Document section:

§ §

Login  Register

Re: GC problem and performance refine problem

Posted by kumarvishal09 on Nov 16, 2016; 7:14am
URL: http://apache-carbondata-dev-mailing-list-archive.168.s1.nabble.com/GC-problem-and-performance-refine-problem-tp2844p2927.html

Hi An Lan,
                Data is already distributed, in this case may be one
blocklet is returning more number of rows and other returning less because
of this some task will take more time.

In driver log block distribution log is not present, so it is not clear
whether it is going for block distribution or blocklet distribution.
distribution, can you please add the detail driver log.

*Some suggestion:*

1. If column is String and you are not applying filter then in create
statement add it in dictionary exclude this will avoid lookup in
dictionary. If number of String column are less then better add it in
dictionary exclude.

2. If column is a numeric column and you are not applying filter then no
need to add in dictionary include or exclude, so it will be a measure
column.

3. Currently in carbon for measure column if you will create as a double
data type it will give more compression as currently value compression mode
is support for double data type.

§ §

Continue the mailing-list reply on CarbonData performance tuning from its last sentence. The items below come from a separate source and are unrelated to the reply above.

§ §

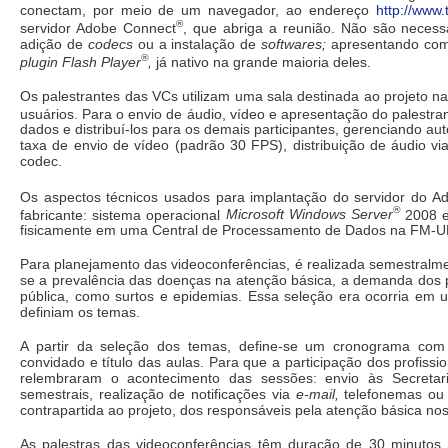
conectam, por meio de um navegador, ao endereço
http://www.
®
servidor Adobe Connect
, que abriga a reunião. Não são necess
adição de
codecs
ou a instalação de
softwares;
apresentando como
®
plugin Flash Player
,
já nativo na grande maioria deles.
Os palestrantes das VCs utilizam uma sala destinada ao proje
usuários. Para o envio de áudio, vídeo e apresentação do palestra
dados e distribuí-los para os demais participantes, gerenciando a
taxa de envio de vídeo (padrão 30 FPS), distribuição de áudio v
codec.
Os aspectos técnicos usados para implantação do servidor do A
®
fabricante: sistema operacional
Microsoft Windows Server
2008 e 
fisicamente em uma Central de Processamento de Dados na FM-UF
Para planejamento das videoconferências, é realizada semestralm
se a prevalência das doenças na atenção básica, a demanda dos p
pública, como surtos e epidemias. Essa seleção era ocorria e
definiam os temas.
A partir da seleção dos temas, define-se um cronograma com 
convidado e título das aulas. Para que a participação dos profiss
relembraram o acontecimento das sessões: envio às Secreta
semestrais, realização de notificações via
e-mail,
telefonemas ou 
contrapartida ao projeto, dos responsáveis pela atenção básica nos
As palestras das videoconferências têm duração de 30 minutos e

§ §

Answer section:
-Regards
Kumar Vishal


On Wed, Nov 16, 2016 at 8:12 AM, An Lan <[hidden email]> wrote:

> Hi Kumar Vishal,
>
> 1. I found the quantity of rows filtered out by invert index is not
> uniform between different tasks and the difference is large. Some task may
> be 3~4k row after filtered, but the longer tasks may be 3~4w. When most
> longer task on same node, time cost will be more longer than others. So, is
> there any way to balance the data and make rows distribute uniform between
> task?
> Now, the blocklet size is still 120k rows. 3k+ blocket in total. Every
> task has 6 blocket.
> 2. I upload some logs last time. Is there some access problem about it? Is
> there any suggest or question about it?
>
> 2016-11-14 11:29 GMT+08:00 An Lan <[hidden email]>:
>
>> Hi Kumar Vishal,
>>
>>
>> Driver and some executor logs are in the accessory. The same query run
>> for five times.
>>
>>
>>
>> Time consume for every query:
>>
>> 67068ms, 45758ms, 26497ms, 22619ms, 21504ms
>>
>>
>> The first stage for every query:
>>
>> (first query -> start from 0 stage
>>
>> second query -> 4
>>
>> third query -> 8
>>
>> fourth query -> 12
>>
>> five query -> 16)
>>
>> see "first stage of queries.png" in accessory
>>
>>
>>
>> Longest task for every query:
>>
>> (Task and log relationship:
>>
>> stage 0, task 249 -> 1.log
>>
>> stage 4, task 420 -> 2.log
>>
>> stage 8, task 195 -> 3.log
>>
>> stage 12, task 350 -> 4.log
>>
>> stage 16, task 321 -> 5.log)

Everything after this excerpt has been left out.